As a child playing the mediator for two warring parents I love with every fiber of my being, I came away with the belief that friendship was the ultimate thing one could possibly strive for in a marriage.
As an adult in a failing relationship for the first time, I came away with the conviction that I would never be anyone's girlfriend if there was no friendship first. This, plus a validation of my general belief about people, that their actions are far more reliable than words.
To my good fortune, these two lessons have served me well. I've sidestepped a lot of heart ache, and walked friends through hard times when I could see what was coming.
I did end up marrying a man who loves me completely, as a friend and as his girl. And as much as we've grown and diverged in our personalities over the years, it's ultimately been loyalty to our friendship that has kept it all alive. In our decade together, he's watched me grow up, be more certain of myself, learn to better pursue my dreams, figure out my preferences... even if at times those preferences took me away from him for a while.
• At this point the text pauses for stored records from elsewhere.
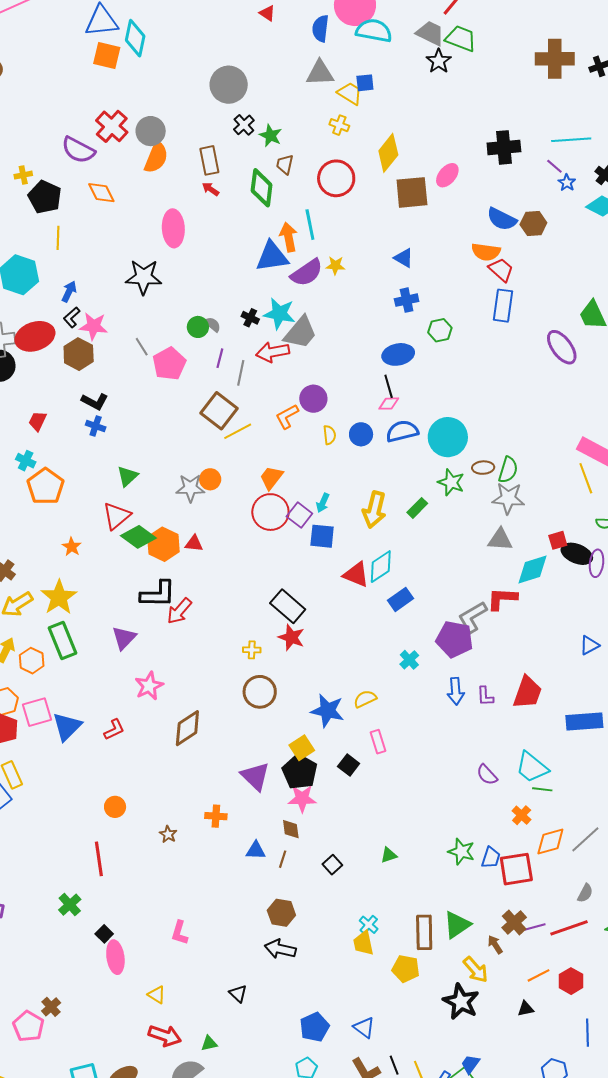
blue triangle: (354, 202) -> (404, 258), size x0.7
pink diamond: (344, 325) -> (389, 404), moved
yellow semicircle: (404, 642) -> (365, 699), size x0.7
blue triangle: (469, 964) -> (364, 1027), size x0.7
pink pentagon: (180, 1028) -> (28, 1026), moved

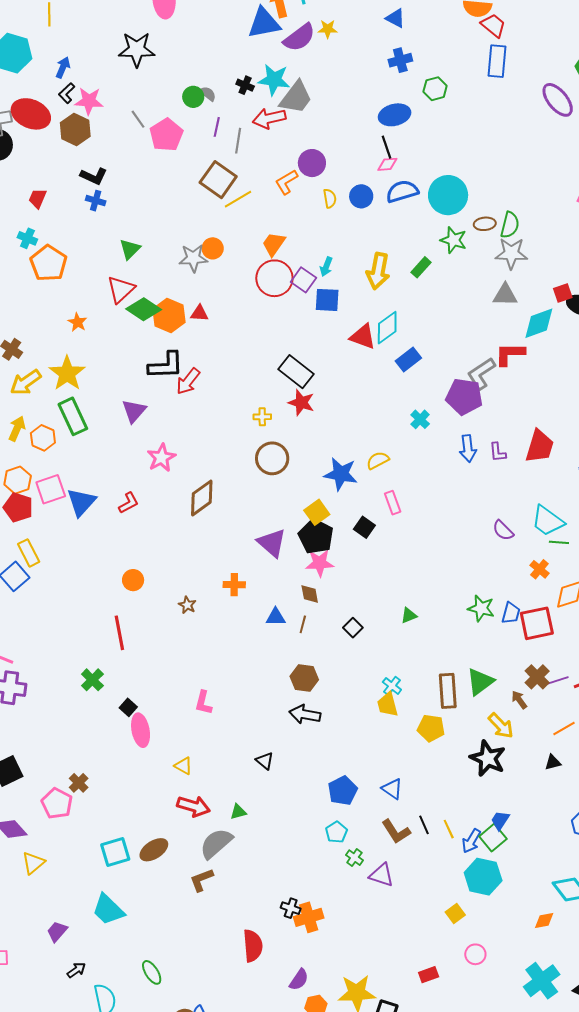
red ellipse: (35, 336) -> (31, 114), turned 45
I don't know what it was about this year that made me take a long hard look at where I personally was headed in life. Maybe it was the conversations with friends who'd walked away from marriages, sometimes for careers, sometimes for other reasons. But there were also conversations with my single friends, too, and they reminded me that singlehood was not a piece of cake, either. As much as I enjoy solitude, it wasn't that long ago that I had once wished I could share my thoughts and experiences with someone. Consistently present friends can be hard to come by, but a spouse is built-in.
And on a leisurely night drive, my husband and I talked about our marriage and the future of us. (To his credit, he's been ever openhearted and honest, even in the face of criticisms that I'm sure were unpleasant to hear.) He said he'd heard from many long-lived relationships that the best is yet to come, if we could just make it past our current conflicts. When we've figured out the hurdles in our relationship, so that we feel mutually supported and happy instead of settled but unsatisfied, we will only have reached the beginning of this journey of intimacy.
I can't really fathom right now what it would be like to get there. But here I am, next to my best friend, the luckiest girl in the world to have a good man who loves every fiber of my being, who's made my happiness his everything, and who is willing to do whatever he can for us to get to those golden years. I would be an idiot to not acknowledge what he's been and what he still is to me.